E’ appena uscito sulla piattaforma Blurb “Oltre. Viaggio onirico di evasione dalla pandemia Covid-19” del fotografo irpino Luigi Cipriano.

Luigi Cipriano con la sua inseparabile Olympus

Nativo di Guardia dei Lombardi ma avellinese d’adozione, Cipriano, che con umiltà si definisce “fotoamatore”, conduce il lettore alla scoperta delle delicate emozioni che permeano da sempre le sue immagini. Si tratta di un mondo silenzioso, dove però vibra una vita nascosta, un po’ come quella che la pandemia ha costretto tutti a scoprire rinchiudendoci nelle case e privandoci delle nostre consuetudini.

Prosegue, in un certo senso, il discorso del suo precedente volume, sempre edito da Blurb, dal titolo “Vertical city extended”, selezionata all’Urban Book Awards Festival Internazionale di Fotografia Urbana Trieste Photo Days.

Tra i tanti angoli visuali da cui raccontare la pandemia, Cipriano ha scelto quello che gli si addice di più, lo sguardo intimo e onirico capace di far parlare il silenzio, le emozioni mute, i pensieri circolari che hanno affollato l’inconscio di ognuno.

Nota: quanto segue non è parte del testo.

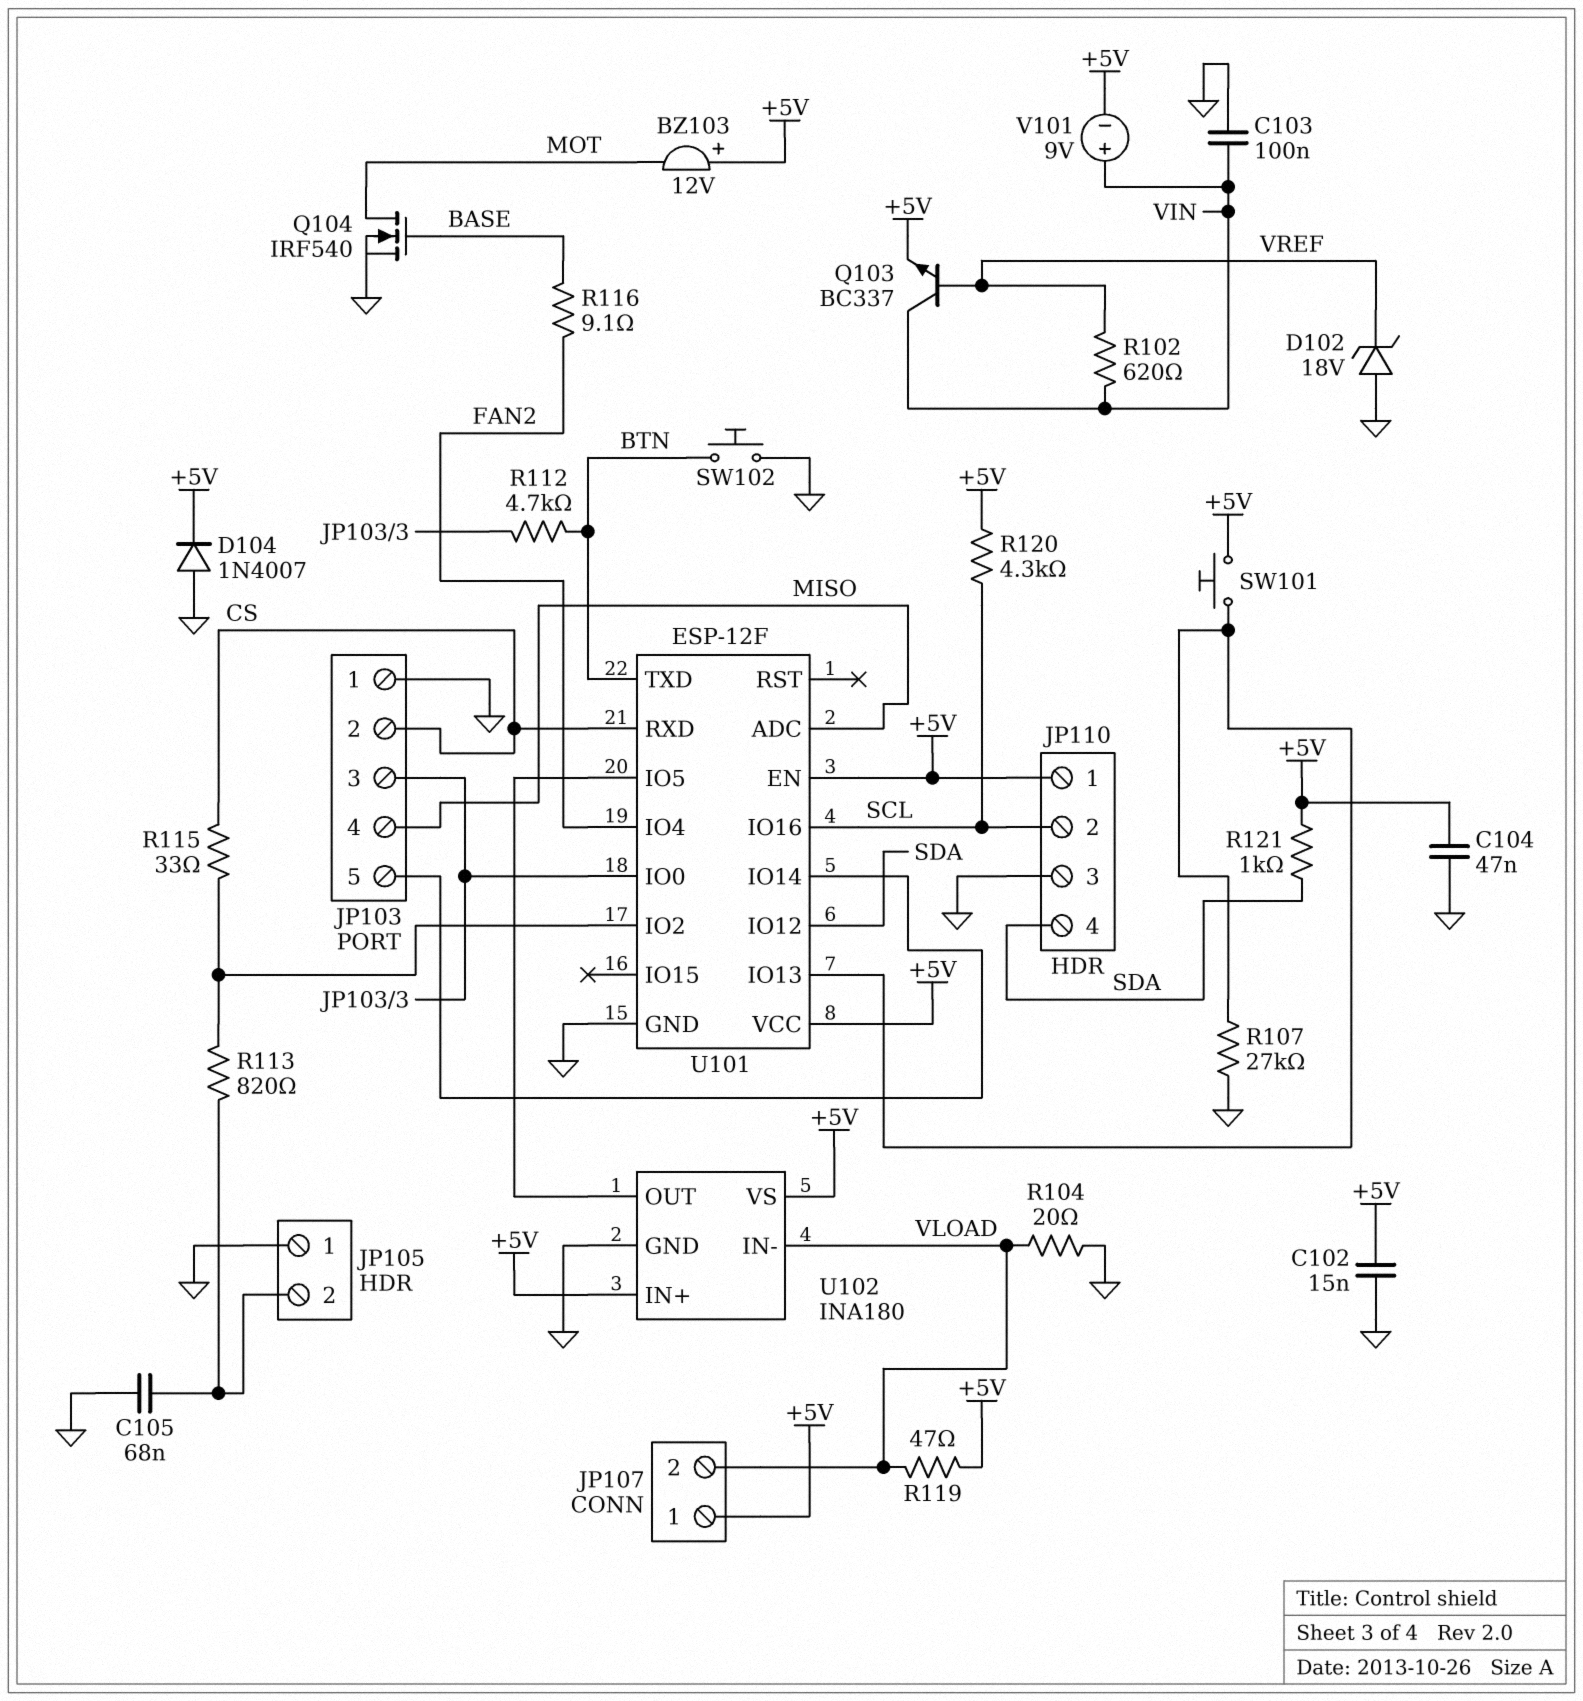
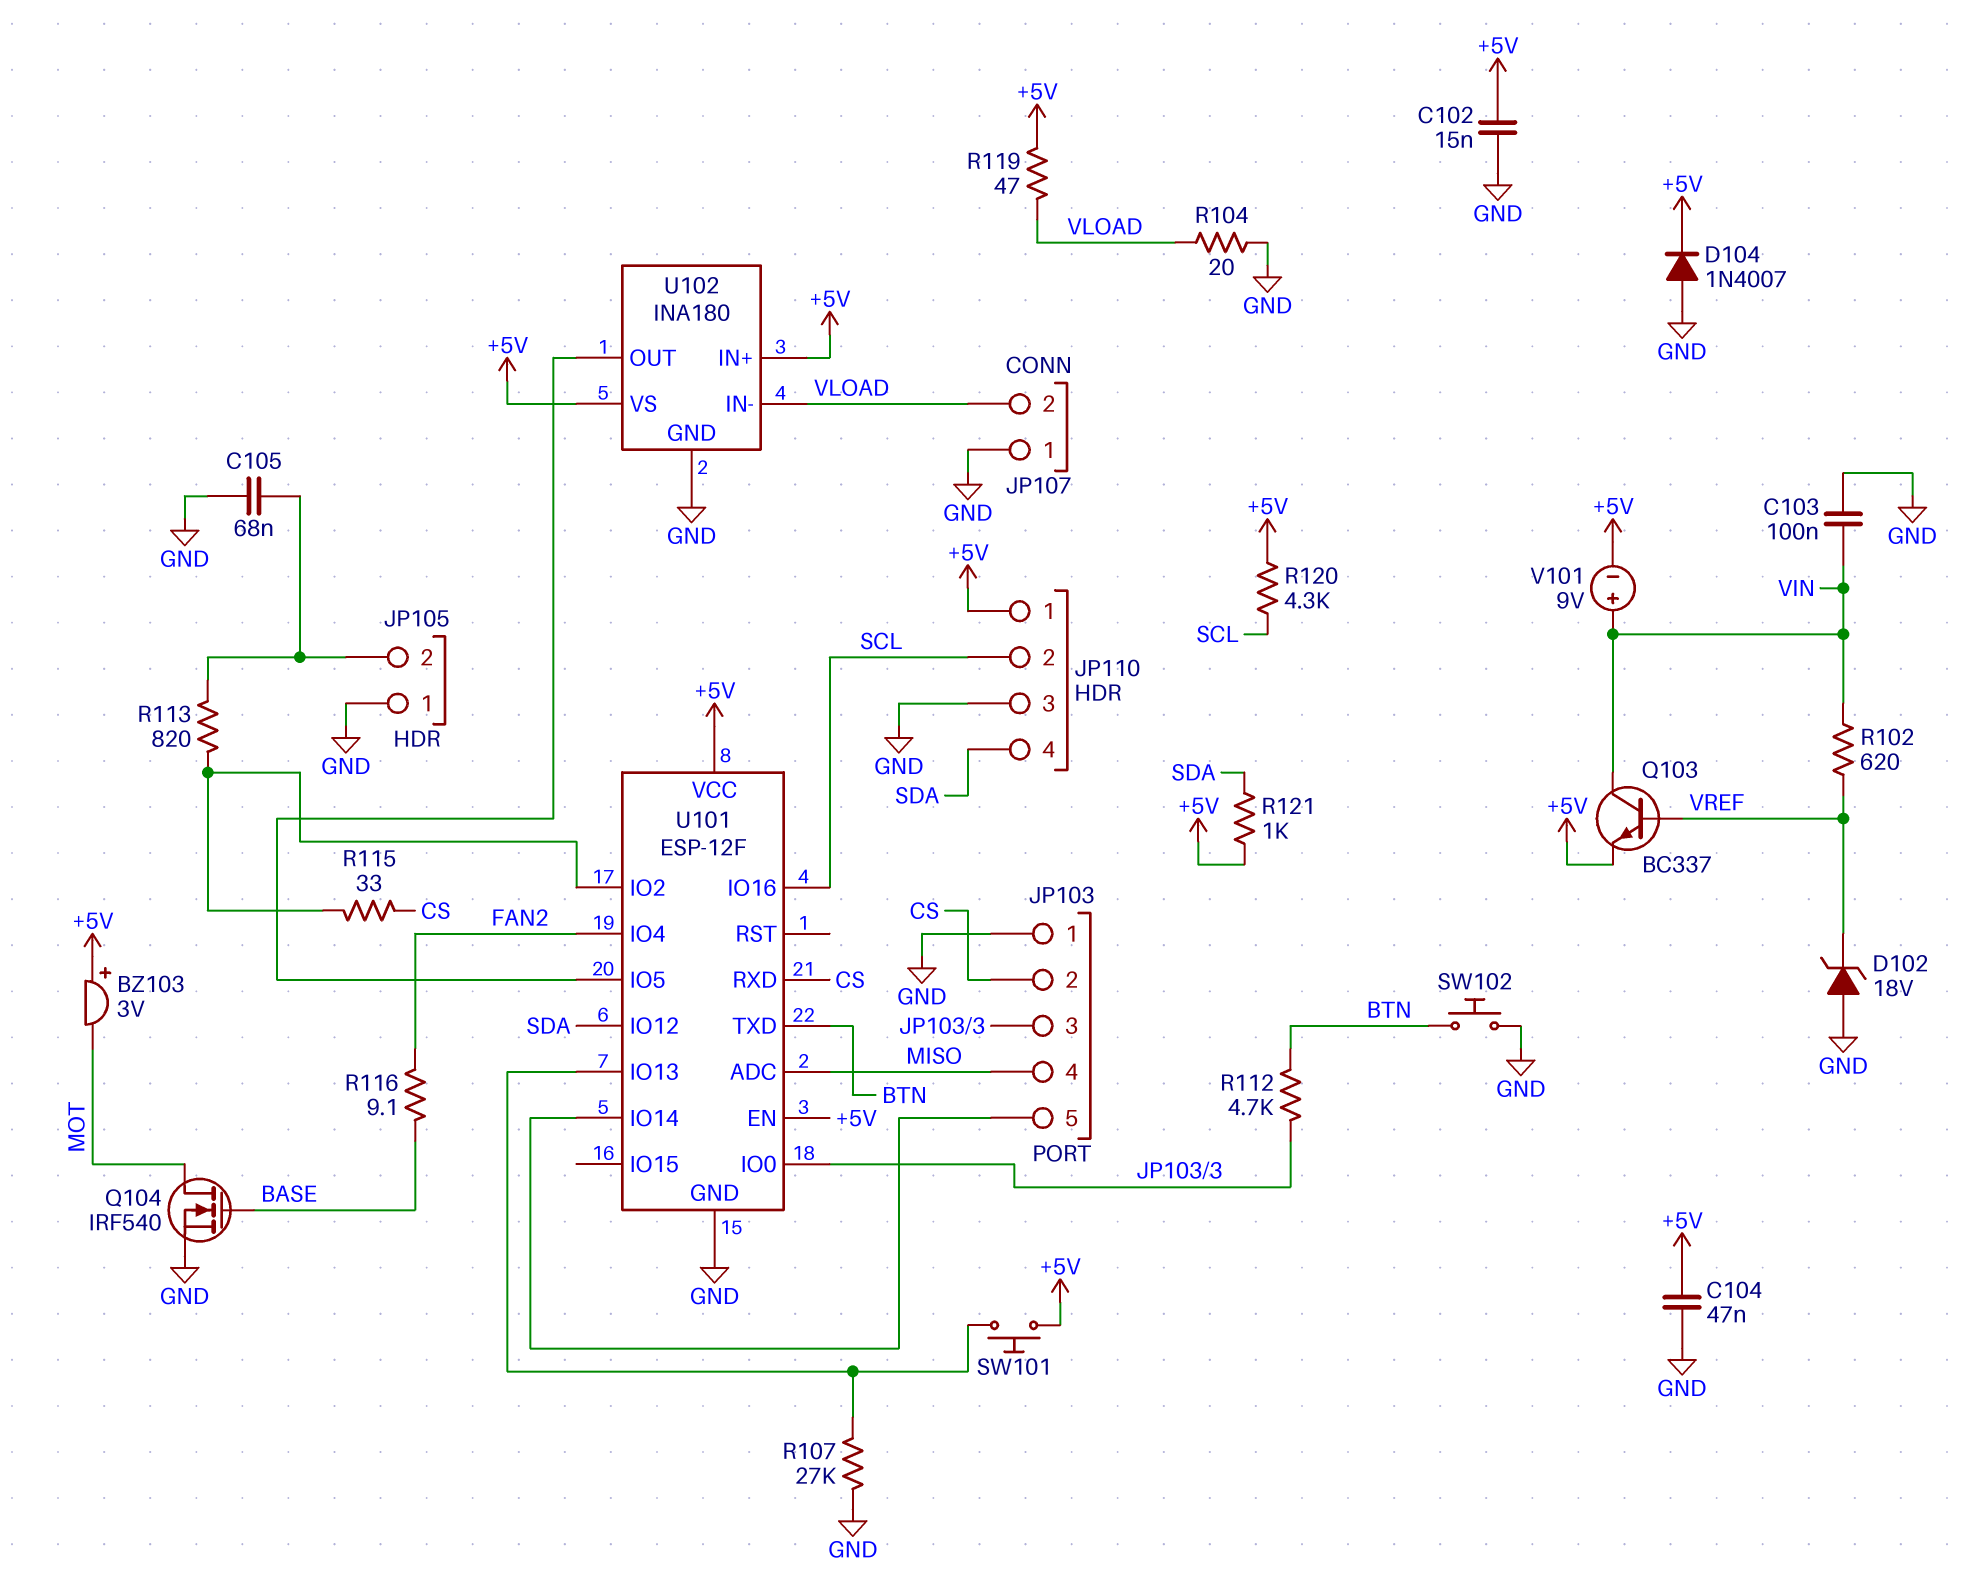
BZ103: buzzer 12V (plus +5V, minus MOT) -> buzzer 3V (plus +5V, minus MOT)
JP107 pin 1: +5V -> GND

Nelle 46 immagini, suddivise in 9 sezioni, scorre il tempo del lockdown, un tempo circolare, un tempo interrogativo, un tempo sussultante tra il clamore dei notiziari e il silenzioso rincorrersi delle paure, tra la corsa trattenuta verso la speranza e l’anelito a ritrovare una libertà perduta.

Dove può trovare conciliazione tutto ciò? Solo nel sogno, sembra suggerire Cipriano, nell’unica dimensione che l’uomo conosce dove reale e immaginario possono convivere simultaneamente e interagire per rivelare, come Tarocchi estratti da una mano fatata, quel messaggio ulteriore, quello spunto per una ricerca di senso tanto più necessaria quanto più inquietante si presenta l’essenza del presente.

Nelle foto, infatti, la sospensione, l’irrealtà sono rese con effetti di post produzione, nebbiosi flou di attimi già scolpiti in una memoria che rimarrà perenne, giochi di colori un poi rugginosi e verdognoli come ossidati dal residuo dell’emozione, asciugata ma non evaporata dopo questi lunghi mesi di vita sospesa.

A corroborare le immagini di Cipriano, precedute dall’introduzione del prof. Fulvio Bortolozzo (Istituto del Design Torino),  i versi di poeti italiani come: Franco Buffoni, Maria Grazia Calandrone, Alessandro Carrera, Domenico Cipriano, Maurizio Cucchi, Plinio Perilli, Luigia Sorrentino, Luigi Fontanella e Gian Mario Villalta.

A questo link si può richiedere la stampa del libro fotografico. 

Di seguito la descrizione delle nove sezioni del libro che rappresentano i vari stati d’animo, dalla chiusura, il durante, e alla speranza fine dell’isolamento sociale.

Sezione 1: Il Modo Fuori

Rappresenta la chiusura del mondo e la paura sull’incertezza del futuro, con immagini che rappresentano la chiusura e lo sgretolamento delle nostre certezze, materializzando la distruzione.

Sezione 2: Le mura.

Rappresentano l’ostacolo tra le mura interne e il mondo fuori.

Sezione 3: Finestre

Rappresentano il filtro tra quello che c’è tra il nostro ambiente sicuro e la voglia di uscire fuori.

Sezione 4: Isolati

Rappresenta lo scorrere del tempo chiuso dentro le nostre case, con i gesti e gli oggetti della nostra vita, quanto le azioni quotidiane. 

Sezione 5: Riflessioni

Rappresentano i pensieri su quello che sta succedendo, la realtà contingente, le preoccupazioni e la ricerca della libertà dei più piccoli.

Sezione 6: Argini

Rappresenta l’immaginario della vita che poteva scorrere in assenza del lockdown e che a causa della pandemia non potevamo svolgere: la voglia di una giornata al mare, di rifugiarsi nel verde della natura, il viaggiare, le passeggiate.

Sezione 7: I paesaggi oltre le mura,

Rappresenta la speranza verso la fase due, cioè l’uscita graduale dal lockdown.

Sezione 8: L’infinito,

Rappresenta la fine una fase e l’uscita verso il mondo esterno con lo scorso giugno.

Sezione 9: Le panchine

Rappresenta il guardare con ammirazione il mondo fuori, finalmente con la speranza di assaporare ciò che ci sembrava aver perso: la libertà.